The multiversion attribute allows functions called inside the function to be statically dispatched. Additionally, functions created with this attribute can themselves be statically dispatched. See static dispatching for more information.

§Conditional compilation

The multiversion attribute supports conditional compilation with the #[target_cfg] helper attribute. See conditional compilation for more information.

§Function name mangling

The functions created by this macro are mangled as {ident}_{features}_version, where ident is the name of the multiversioned function, and features is either default (for the default version with no features enabled) or the list of features, sorted alphabetically. Dots (.) in the feature names are removed.

The following creates two functions, foo_avx_sse41_version and foo_default_version.

#[multiversion::multiversion]
#[clone(target = "[x86|x86_64]+sse4.1+avx")]
fn foo() {}

#[multiversion::target("[x86|x86_64]+sse4.1+avx")]
unsafe fn call_foo_avx() {
    foo_avx_sse41_version();
}

fn call_foo_default() {
    foo_default_version();
}

§Implementation details

The function version dispatcher consists of a function selector and an atomic function pointer. Initially the function pointer will point to the function selector. On invocation, this selector will then choose an implementation, store a pointer to it in the atomic function pointer for later use and then pass on control to the chosen function. On subsequent calls, the chosen function will be called without invoking the function selector.

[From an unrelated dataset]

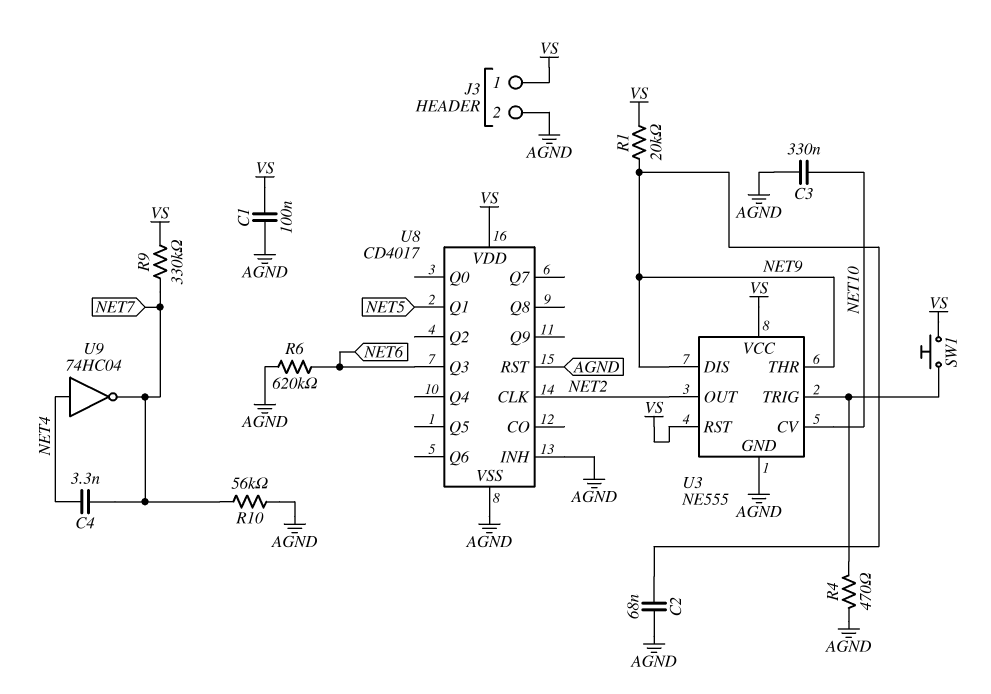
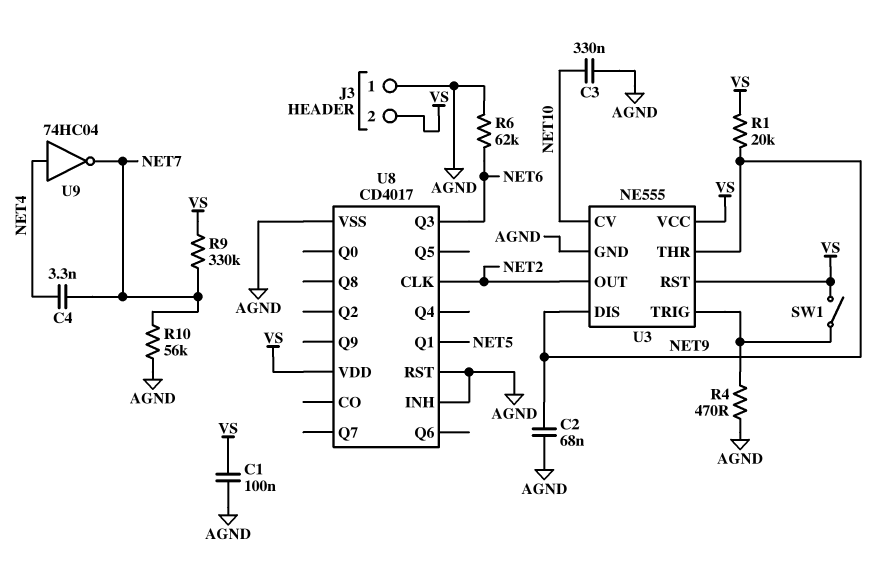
J3 pin 1: VS -> AGND
J3 pin 2: AGND -> VS
R6: 620k (AGND, NET6) -> 62k (AGND, NET6)
SW1: button (U3/TRIG, VS) -> switch (U3/TRIG, VS)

Some comments on the benefits of this implementation:

  • The function selector is only invoked once. Subsequent calls are reduced to an atomic load and indirect function call (for non-generic, non-async functions). Generic and async functions cannot be stored in the atomic function pointer, which may result in additional branches.
  • If called in multiple threads, there is no contention. It is possible for two threads to hit the same function before function selection has completed, which results in each thread invoking the function selector, but the atomic ensures that these are synchronized correctly.